Ms Bennett, one of 10 siblings including Yvonne, said she learned from Johnson's family in Jamaica just how dangerous he was and that he had killed his wife by throwing her from a balcony.
She said she attempted to alert the police to the danger her sister was in but nothing was done.
"They said 'get the police involved, this man is dangerous'. I went to the authorities but they took no notice," Ms Bennett said.
She said she went to London to try to rescue Yvonne from Johnson and left just days before he killed her. The pair had separated after Johnson found out she was having an affair but he then began stalking her.
"I went down to London and spent three weeks in the very house he killed her. I came home and the following week he killed her.
"I think somewhere along the line she said 'leave me alone, I don't want anything to do with you'. I think that was the trigger."
Asked how she felt when she discovered her sister had also fallen victim to Johnson, Ms Bennett said: "I was absolutely outraged.

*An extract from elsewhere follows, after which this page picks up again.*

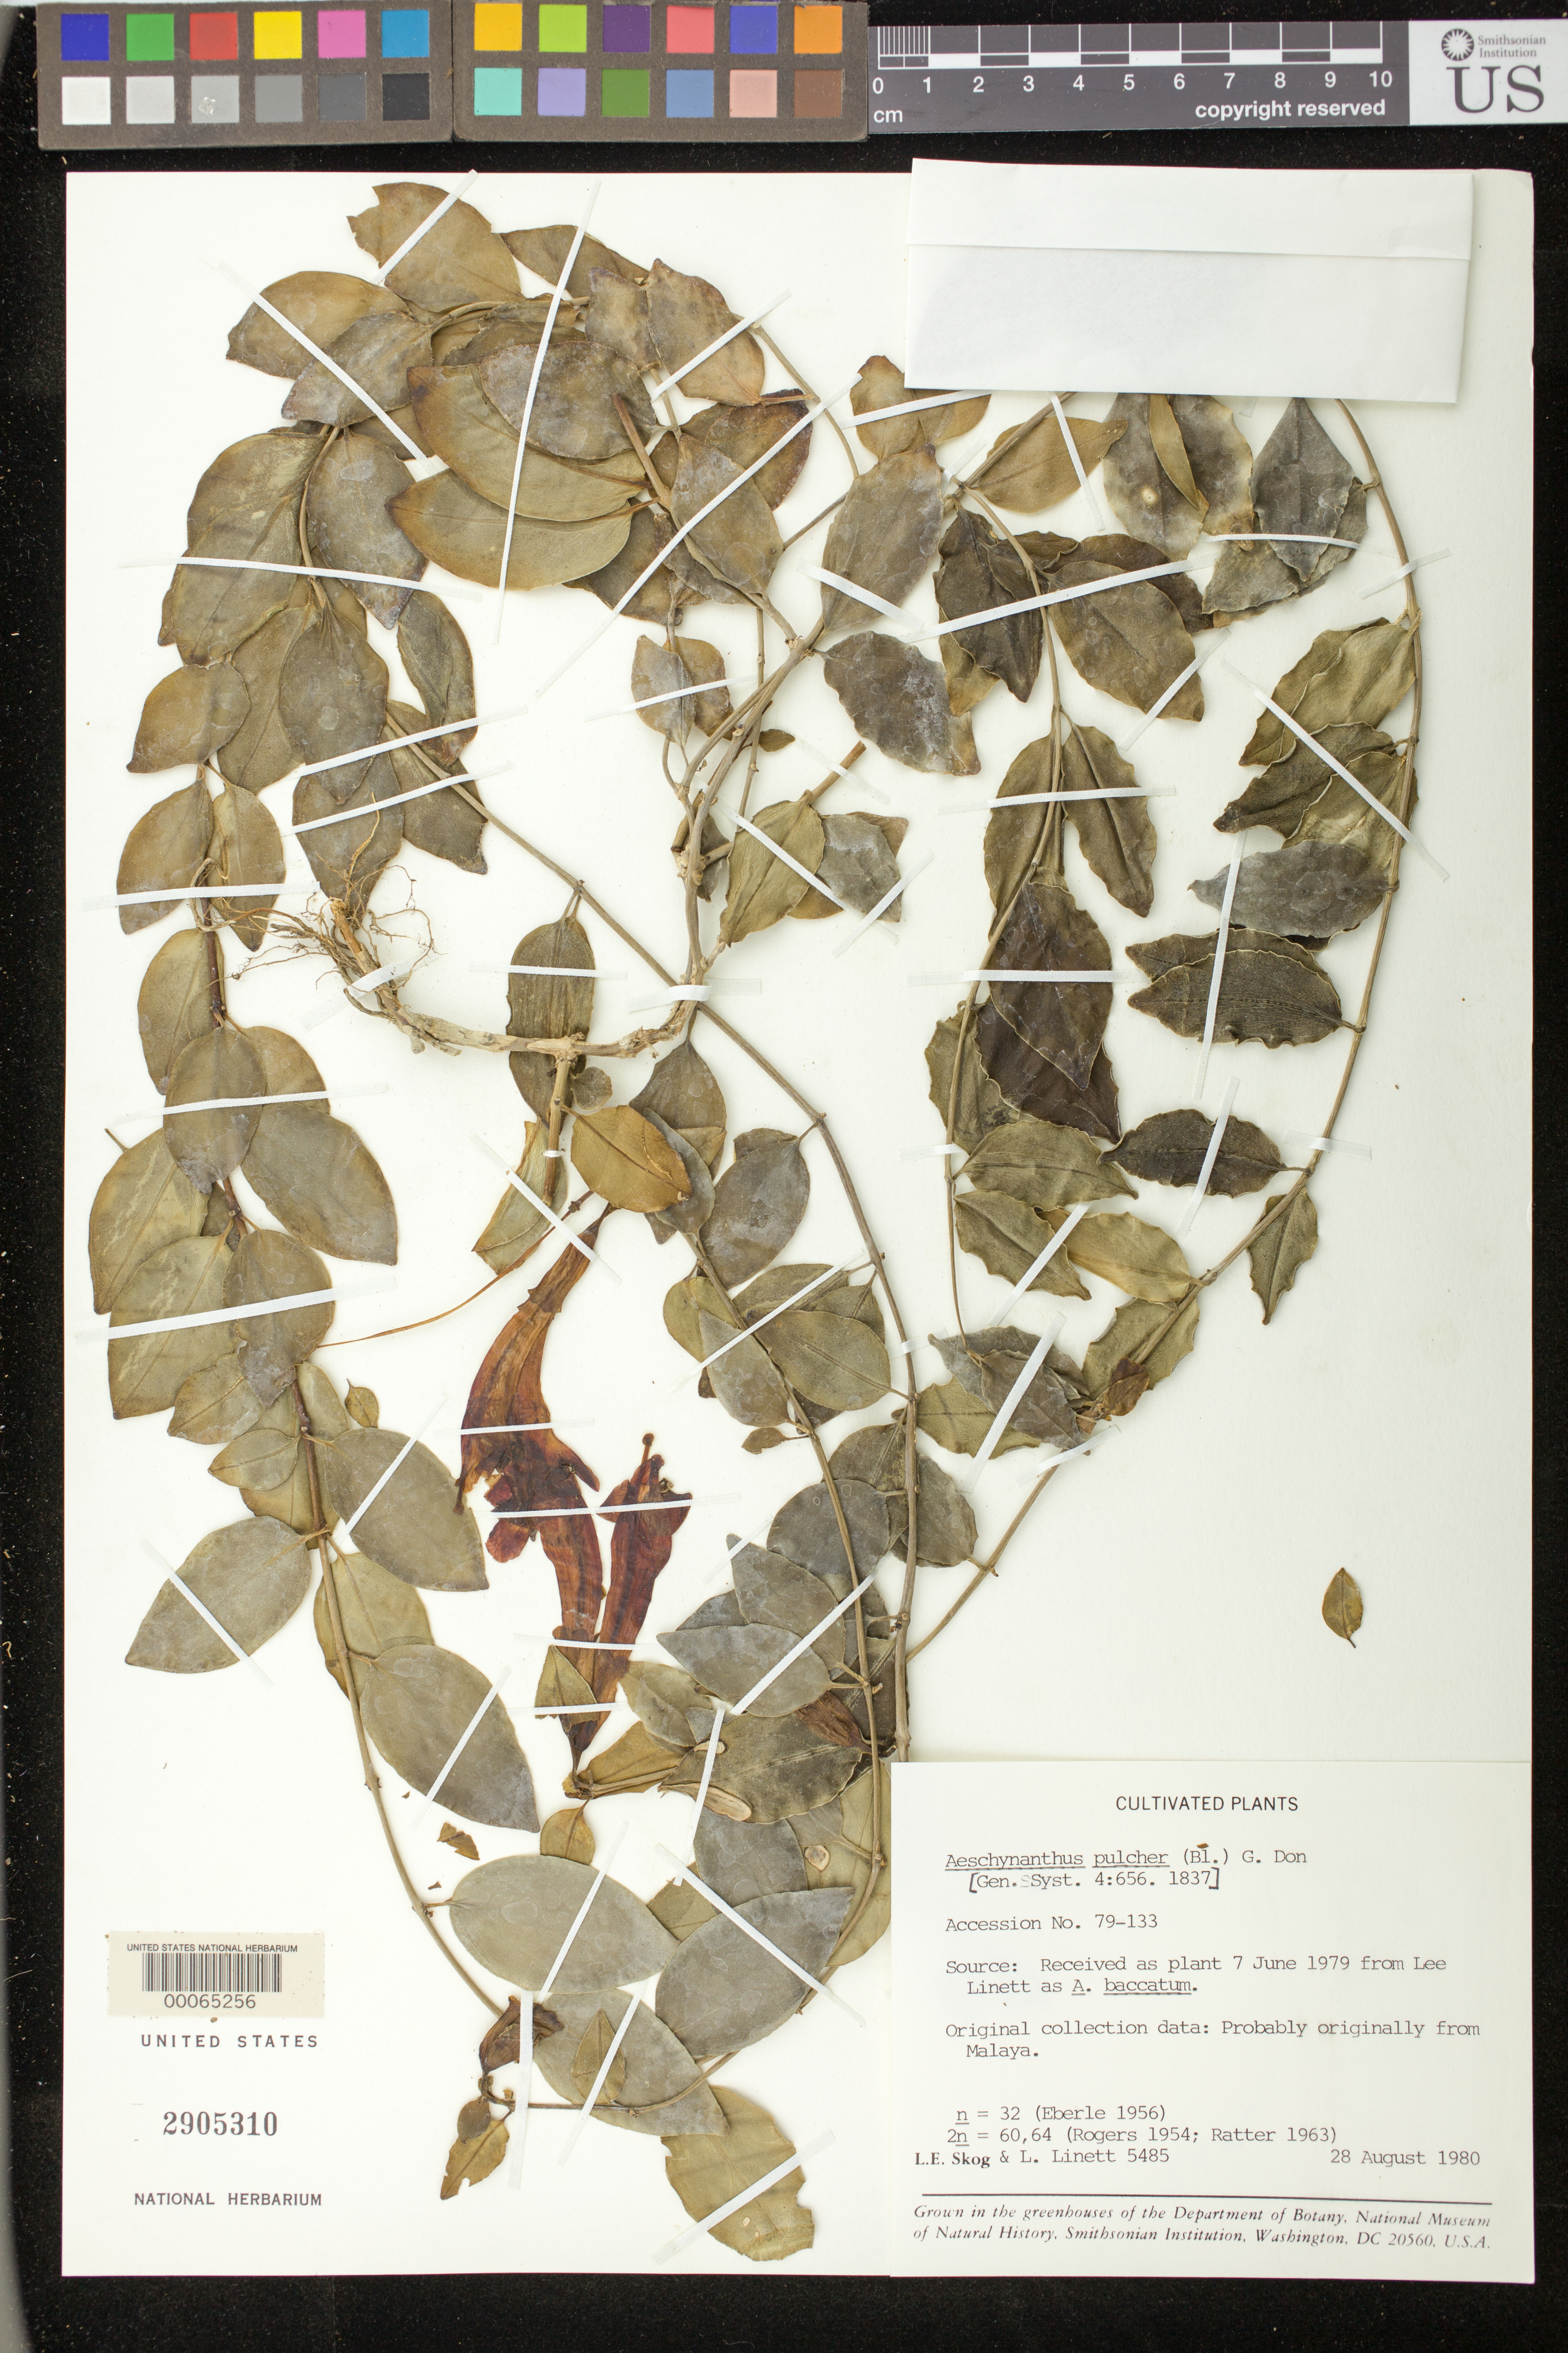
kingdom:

I didn't speak for a month, I lost the power of speech.
"It totally destroyed our family, she was such a big part of our family. Nothing was done to protect my sister."
That wasn't the end of Ms Bennett's ordeal as she learned in 2016 that he had, inexplicably, struck again by killing Ms Best.
"I broke down in tears when I found out about the last killing," she confessed. "I heard from a friend of my sister. I didn't even know he was out of jail.
"It felt like I was hit by a truck. How many murders does he have to commit?"
Ms Bennett insisted the latest victim, just like her sister, could have been protected.
She said: "They have to be held responsible for what happened to the last one. It is not as if they have got no information on this man. He should have been monitored so that women were not vulnerable."
Ms Bennett described her sister Yvonne as "meek and mild", not aggressive and not loud.
She added: "I think that's why he could do what he did to her."